Who Let The Dogs Out [sue, sue, sue]
Posted by Bruce in Patent Litigation, tags: Attorney behavior, Patent LitigationPatent litigators are supposed to work in your best interest, to be a guard dog protecting your patent rights, but have they done so when the court gives them a vicious bite, saying they engaged in “abusive advocacy” and “continued this suit vexatiously after the claims were construed”. These attack dogs are now licking their wounds and probably have to assuage their master as well.
In a February 12th District Court ruling, Judge Richard Matsch excoriated Medtronic’s attorneys from McDermott Will & Emery and held both MWE and Medtronic liable for the defendant’s costs. Acting on a motion by Brainlab, Inc., Matsch ruled that the infringement suit brought by Medtronic should have been dropped after he construed the claims in a way unfavorable to Medtronic but MWE’s highly experienced litigators deceptively overcame a motion for summary judgement by claiming “that there were material factual questions to be resolved at trial”, knowing that to be untrue.

Study material:
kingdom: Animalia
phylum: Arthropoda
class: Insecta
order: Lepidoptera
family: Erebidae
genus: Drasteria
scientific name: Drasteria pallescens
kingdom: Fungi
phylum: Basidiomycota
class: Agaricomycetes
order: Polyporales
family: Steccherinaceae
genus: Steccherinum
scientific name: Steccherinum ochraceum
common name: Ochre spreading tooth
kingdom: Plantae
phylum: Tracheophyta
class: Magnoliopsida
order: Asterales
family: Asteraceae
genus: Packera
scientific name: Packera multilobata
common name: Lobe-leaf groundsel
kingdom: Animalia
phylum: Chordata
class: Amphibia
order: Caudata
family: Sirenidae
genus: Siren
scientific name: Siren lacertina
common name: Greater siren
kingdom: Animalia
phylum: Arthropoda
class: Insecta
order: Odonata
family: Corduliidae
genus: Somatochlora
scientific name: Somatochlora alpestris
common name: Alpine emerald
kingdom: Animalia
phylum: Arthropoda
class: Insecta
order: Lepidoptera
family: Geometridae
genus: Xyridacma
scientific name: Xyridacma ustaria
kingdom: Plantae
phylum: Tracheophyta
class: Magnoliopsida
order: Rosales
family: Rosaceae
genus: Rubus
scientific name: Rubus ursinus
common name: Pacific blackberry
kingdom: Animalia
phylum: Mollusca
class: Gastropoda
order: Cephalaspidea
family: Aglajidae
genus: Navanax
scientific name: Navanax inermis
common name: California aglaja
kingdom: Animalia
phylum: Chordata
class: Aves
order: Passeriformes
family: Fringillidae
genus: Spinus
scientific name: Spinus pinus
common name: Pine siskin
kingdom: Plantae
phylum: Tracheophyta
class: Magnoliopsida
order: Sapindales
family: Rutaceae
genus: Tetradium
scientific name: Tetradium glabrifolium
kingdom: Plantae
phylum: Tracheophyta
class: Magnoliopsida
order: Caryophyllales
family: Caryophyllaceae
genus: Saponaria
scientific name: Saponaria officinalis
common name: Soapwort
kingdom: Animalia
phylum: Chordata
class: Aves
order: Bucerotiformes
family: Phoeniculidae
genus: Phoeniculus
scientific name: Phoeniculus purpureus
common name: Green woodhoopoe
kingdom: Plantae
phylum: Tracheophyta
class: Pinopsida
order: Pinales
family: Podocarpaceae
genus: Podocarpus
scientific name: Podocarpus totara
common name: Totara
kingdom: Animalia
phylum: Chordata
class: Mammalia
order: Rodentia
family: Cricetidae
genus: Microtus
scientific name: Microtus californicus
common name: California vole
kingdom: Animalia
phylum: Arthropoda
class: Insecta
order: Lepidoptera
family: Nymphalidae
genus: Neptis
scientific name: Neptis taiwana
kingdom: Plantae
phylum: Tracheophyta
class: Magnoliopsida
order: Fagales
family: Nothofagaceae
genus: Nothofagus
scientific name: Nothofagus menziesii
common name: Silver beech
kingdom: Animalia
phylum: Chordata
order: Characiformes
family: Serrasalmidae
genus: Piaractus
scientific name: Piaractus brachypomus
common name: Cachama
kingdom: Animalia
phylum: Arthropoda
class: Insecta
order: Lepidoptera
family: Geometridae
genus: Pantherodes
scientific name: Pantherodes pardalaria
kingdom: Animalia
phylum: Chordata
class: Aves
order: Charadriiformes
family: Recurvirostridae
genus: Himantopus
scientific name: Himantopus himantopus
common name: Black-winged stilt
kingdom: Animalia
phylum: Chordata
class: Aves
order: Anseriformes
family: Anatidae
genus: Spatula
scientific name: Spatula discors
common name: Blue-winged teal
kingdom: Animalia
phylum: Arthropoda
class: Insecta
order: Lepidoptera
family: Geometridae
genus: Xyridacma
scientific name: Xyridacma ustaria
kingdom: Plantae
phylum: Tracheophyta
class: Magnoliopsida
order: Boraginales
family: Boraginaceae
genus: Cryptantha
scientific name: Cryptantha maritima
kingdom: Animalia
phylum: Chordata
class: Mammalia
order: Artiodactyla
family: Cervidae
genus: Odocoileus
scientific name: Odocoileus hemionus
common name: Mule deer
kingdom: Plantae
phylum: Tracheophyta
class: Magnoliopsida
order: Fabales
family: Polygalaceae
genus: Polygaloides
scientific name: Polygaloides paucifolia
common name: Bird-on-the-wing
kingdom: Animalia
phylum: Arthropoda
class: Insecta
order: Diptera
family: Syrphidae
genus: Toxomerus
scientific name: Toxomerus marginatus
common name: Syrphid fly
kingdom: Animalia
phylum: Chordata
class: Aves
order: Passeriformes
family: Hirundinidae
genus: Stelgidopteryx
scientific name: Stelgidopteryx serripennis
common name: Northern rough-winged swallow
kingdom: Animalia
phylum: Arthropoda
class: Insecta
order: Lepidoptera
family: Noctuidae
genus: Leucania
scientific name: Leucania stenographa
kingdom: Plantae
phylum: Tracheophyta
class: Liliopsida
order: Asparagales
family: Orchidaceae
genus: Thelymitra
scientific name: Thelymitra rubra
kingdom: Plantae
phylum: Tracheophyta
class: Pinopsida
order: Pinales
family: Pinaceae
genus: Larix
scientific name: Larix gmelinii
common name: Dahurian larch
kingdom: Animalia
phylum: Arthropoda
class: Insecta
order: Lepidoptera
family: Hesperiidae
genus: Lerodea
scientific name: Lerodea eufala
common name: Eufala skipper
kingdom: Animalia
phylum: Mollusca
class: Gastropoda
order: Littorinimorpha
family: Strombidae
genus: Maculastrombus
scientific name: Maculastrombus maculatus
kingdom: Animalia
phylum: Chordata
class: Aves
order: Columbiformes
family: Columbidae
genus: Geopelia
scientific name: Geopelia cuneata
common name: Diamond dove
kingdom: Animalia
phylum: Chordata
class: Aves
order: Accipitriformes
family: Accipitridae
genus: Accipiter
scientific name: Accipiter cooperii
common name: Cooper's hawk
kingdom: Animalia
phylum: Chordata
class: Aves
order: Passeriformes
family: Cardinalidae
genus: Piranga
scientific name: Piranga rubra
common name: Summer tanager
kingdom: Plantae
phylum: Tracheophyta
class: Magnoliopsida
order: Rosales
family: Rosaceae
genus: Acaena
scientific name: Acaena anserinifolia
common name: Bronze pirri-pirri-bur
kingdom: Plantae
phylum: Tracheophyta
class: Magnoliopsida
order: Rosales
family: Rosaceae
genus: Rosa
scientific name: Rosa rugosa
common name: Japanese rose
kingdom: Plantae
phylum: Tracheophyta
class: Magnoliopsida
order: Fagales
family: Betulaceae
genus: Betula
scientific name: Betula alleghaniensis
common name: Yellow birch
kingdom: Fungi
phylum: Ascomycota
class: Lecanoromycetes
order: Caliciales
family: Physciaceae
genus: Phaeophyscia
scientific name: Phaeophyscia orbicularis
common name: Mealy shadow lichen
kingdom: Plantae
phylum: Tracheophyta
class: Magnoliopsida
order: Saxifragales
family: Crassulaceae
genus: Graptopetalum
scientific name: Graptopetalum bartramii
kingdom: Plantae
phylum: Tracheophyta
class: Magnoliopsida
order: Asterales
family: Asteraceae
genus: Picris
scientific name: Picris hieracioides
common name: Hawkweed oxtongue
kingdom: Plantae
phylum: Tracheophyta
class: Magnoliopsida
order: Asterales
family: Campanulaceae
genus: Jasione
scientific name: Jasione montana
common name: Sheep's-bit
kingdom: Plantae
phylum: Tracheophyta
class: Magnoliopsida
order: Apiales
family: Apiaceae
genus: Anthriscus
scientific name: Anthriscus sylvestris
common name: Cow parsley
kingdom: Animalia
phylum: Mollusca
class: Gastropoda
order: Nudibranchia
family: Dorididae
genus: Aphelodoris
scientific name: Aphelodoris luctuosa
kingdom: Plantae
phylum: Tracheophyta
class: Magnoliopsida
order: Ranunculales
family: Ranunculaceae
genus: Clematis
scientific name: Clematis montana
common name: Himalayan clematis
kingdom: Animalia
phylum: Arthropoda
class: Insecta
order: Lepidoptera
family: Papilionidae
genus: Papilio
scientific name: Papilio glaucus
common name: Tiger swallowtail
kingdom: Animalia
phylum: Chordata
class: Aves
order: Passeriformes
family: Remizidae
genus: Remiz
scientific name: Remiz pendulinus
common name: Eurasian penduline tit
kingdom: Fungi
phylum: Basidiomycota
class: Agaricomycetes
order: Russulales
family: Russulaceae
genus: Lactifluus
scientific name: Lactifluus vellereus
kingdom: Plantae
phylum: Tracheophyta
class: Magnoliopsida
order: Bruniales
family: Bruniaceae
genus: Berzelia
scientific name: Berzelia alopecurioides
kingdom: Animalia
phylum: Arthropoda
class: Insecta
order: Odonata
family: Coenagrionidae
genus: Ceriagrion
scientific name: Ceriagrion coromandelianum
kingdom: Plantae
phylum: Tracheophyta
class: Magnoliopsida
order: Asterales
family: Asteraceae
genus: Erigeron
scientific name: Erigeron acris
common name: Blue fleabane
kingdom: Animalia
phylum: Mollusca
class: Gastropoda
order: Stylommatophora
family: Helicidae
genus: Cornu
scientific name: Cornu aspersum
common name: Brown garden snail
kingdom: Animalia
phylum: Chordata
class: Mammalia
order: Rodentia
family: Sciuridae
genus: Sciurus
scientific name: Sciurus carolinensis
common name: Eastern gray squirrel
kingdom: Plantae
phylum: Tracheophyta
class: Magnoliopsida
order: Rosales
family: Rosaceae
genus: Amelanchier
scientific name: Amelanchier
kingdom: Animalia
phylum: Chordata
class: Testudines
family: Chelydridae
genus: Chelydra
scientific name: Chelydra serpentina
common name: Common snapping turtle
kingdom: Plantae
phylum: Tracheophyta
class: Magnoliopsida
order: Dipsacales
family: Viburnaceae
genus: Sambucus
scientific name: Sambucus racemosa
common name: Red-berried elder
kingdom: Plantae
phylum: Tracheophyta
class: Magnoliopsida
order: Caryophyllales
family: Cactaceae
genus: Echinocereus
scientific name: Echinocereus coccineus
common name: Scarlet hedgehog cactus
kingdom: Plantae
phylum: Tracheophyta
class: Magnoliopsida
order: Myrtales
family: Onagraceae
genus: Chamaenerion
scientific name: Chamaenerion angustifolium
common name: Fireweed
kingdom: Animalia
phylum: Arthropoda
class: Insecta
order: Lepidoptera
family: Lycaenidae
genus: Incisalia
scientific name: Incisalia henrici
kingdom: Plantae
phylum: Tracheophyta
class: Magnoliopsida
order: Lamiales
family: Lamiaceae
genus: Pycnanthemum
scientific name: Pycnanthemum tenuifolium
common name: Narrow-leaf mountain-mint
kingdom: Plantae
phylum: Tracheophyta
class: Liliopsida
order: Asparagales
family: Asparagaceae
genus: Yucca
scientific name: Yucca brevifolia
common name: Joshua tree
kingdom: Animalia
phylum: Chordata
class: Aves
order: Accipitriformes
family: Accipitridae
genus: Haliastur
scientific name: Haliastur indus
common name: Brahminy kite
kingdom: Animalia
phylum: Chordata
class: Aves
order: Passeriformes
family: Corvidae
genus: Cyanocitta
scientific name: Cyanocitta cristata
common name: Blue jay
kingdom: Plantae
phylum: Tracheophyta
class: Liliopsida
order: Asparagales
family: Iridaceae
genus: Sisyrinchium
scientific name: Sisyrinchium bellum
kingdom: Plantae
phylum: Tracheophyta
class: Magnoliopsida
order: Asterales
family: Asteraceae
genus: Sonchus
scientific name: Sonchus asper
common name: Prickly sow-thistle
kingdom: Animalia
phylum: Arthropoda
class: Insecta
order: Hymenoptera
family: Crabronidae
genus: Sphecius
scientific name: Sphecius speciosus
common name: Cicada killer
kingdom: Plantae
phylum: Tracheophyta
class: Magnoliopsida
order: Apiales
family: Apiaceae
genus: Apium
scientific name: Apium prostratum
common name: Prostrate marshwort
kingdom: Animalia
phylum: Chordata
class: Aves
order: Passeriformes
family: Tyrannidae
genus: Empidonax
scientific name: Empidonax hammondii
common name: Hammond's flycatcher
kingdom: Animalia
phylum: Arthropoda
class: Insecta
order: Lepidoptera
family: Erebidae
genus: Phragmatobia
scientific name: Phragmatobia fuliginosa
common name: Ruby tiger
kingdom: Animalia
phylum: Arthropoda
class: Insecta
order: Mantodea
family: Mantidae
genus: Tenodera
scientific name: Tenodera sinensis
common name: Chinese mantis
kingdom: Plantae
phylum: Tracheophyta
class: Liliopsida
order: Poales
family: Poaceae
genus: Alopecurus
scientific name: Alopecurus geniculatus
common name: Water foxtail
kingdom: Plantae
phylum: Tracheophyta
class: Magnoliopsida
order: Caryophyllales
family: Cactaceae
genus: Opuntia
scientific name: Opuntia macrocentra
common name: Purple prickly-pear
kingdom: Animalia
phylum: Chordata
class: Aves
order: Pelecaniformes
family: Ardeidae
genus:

Problems to solve:
1. Decide whether each statement below agrees with the blog post about the Medtronic patent ruling. For each, answer yes or no and quote the words from the post that settle it. (a) Judge Richard Matsch held both McDermott Will & Emery and Medtronic liable for the defendant's costs. (b) The judge ruled on a motion brought by Medtronic. (c) The judge construed the claims in a way that favored Medtronic.
2. In the blog post about the Medtronic patent ruling, on what date was the District Court ruling issued?

Solutions to the problems:
1.
(a) Yes: "held both MWE and Medtronic liable for the defendant’s costs"
(b) No: "Acting on a motion by Brainlab, Inc."
(c) No: "he construed the claims in a way unfavorable to Medtronic"

2. February 12th.